Si elle s’adresse à tous les âges, la politique culturelle de l’Ondif met un accent particulier sur les jeunes avec beaucoup d’actions participatives dont la directrice générale de l’Ondif salue « les vertus formidables en termes de connexion à l’autre, d’écoute de soi-même, d’épanouissement, avec la discipline dans le travail qu’elles supposent ». Des entreprises pour lesquelles l’Ondif a fait appel à des compositeurs tels que Julien Le Herissier, Sylvain Griotto, Alexandre Levy ou Mélie Fraisse. Par ailleurs, depuis trois ans, à la demande de la Région Île-de-France, une action spécifique est menée en direction des lycéens avec « Tous à l’orchestre » ; des concerts-rencontres dans les établissements scolaires destinés à faire découvrir le répertoire et la vie du musicien d’orchestre. La musique chorale contribue aussi à établir le lien avec les lycéens : nouvelle initiative, « Tous en chœur » implique une quinzaine d’établissement sur l’ensemble des départements de l’Île-de-France. Les élèves qui y auront pris part se réuniront le 9 mai prochain, sous la direction de Case Scaglione, en compagnie de Patricia Petibon et la Maîtrise de Notre-Dame de Paris, sur la scène du théâtre des Champs-Elysées. Belle récompense !
Les tout-petits n’ont pas été oubliés et la Maison de l’Orchestre à Alfortville propose régulièrement des concerts spéciaux pour les 0-3 ans. «Des moments très beaux, car partagés avec les parents, note F. Voisin, mais qui comme toutes les actions culturelles de l’Orchestre ne peuvent se réaliser qu’avec des musiciens très impliqués dans l’action culturelle tels que ceux de l’Ondif ».
Côté spectacles « en famille », l’actualité du l’Ondif vient d’être marquée par trois représentations du Scarabée d’or, ouvrage inspiré d’Edgar Poe sur une musique de Dai Fujikura. Dirigé par Jean Deroyer, il est encore possible de le découvrir à la Cité de la musique le 8 avril.

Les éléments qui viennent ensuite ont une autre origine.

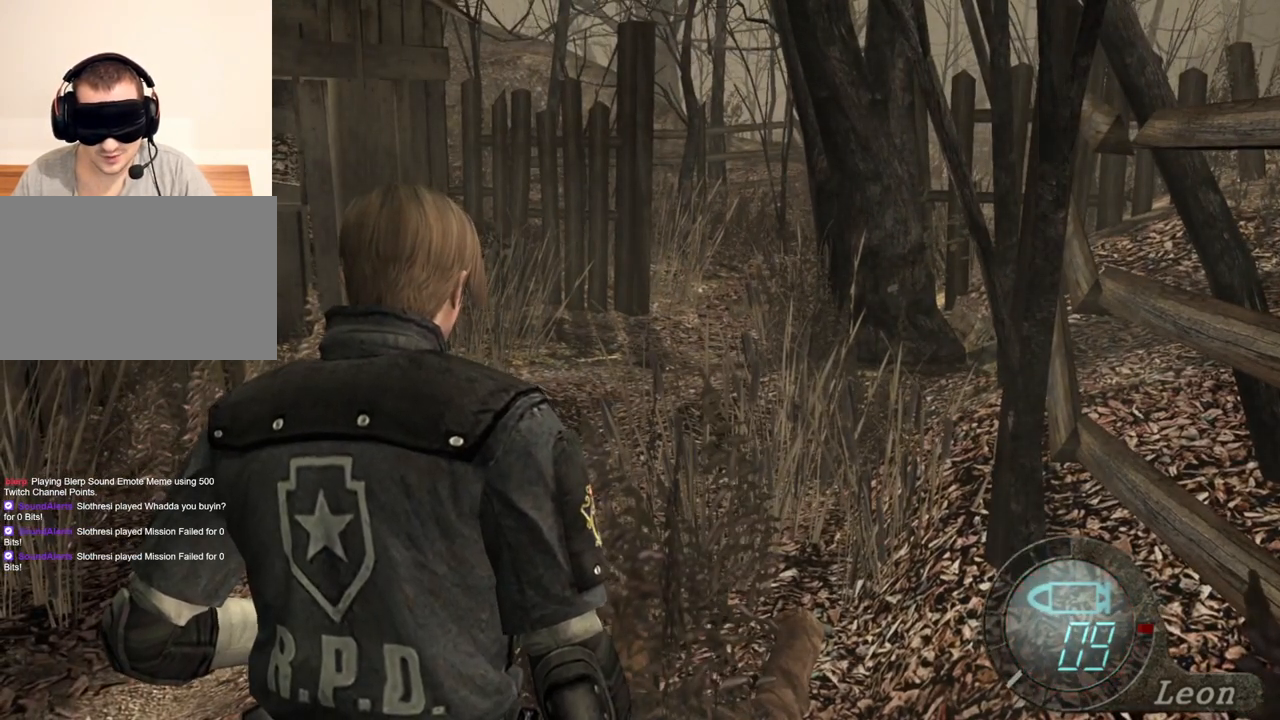
{"keys": [], "mouse": [], "events": []}
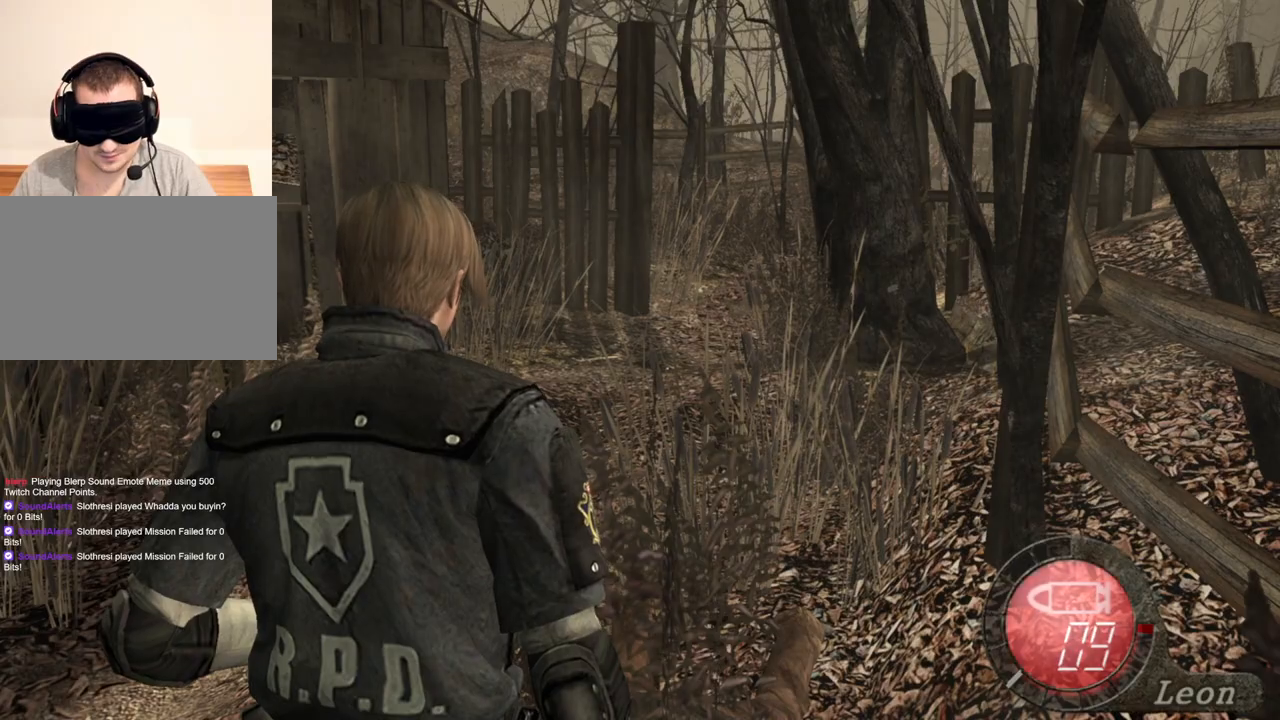
{"keys": [], "mouse": [], "events": [[200, "a", "down"], [333, "a", "up"]]}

Quant aux programmes symphoniques, une série (du 6 au 15 mars) permet de retrouver l’Orchestre, sous la baguette de l’Américain James Feddeck (vainqueur du Sir Georg Solti Conducting Award en 2013), dans des ouvrages de Prokofiev, Dvorak et Elgar (le Concerto pour violoncelle sous l’archet de Victor Julien-Laferrière). Case Scaglione sera quant à lui de retour (du 20 au 29 mars) pour un programme à forte dominante américaine – un répertoire que le chef est bien décidé à faire travailler à ses musiciens – comprenant la rare Symphonie n° 1 de Barber, le Concerto en fa de Gershwin (par Marie-Ange Nguci), A Different Drummer, ouvrage pour timbales et orchestre de Steven Mackey (né en 1956), et l’impérissable Mer de Debussy.
Alain Cochard
(Entretien avec Fabienne Voisin réalisé le 15 janvier 2020)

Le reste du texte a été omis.